== What you need to do ==
Update the text read from the records by replacing "покрывало" with "одеяло" and keeping everything else the same. Leave the pictures out of your answer.

== Data to process ==
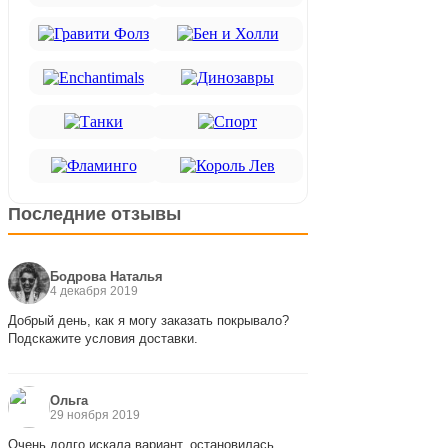
Последние отзывы
Бодрова Наталья
4 декабря 2019
Добрый день, как я могу заказать покрывало?
Подскажите условия доставки.
Ольга
29 ноября 2019
Очень долго искала вариант, остановилась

== Output for this exercise ==
Последние отзывы
Бодрова Наталья
4 декабря 2019
Добрый день, как я могу заказать одеяло?
Подскажите условия доставки.
Ольга
29 ноября 2019
Очень долго искала вариант, остановилась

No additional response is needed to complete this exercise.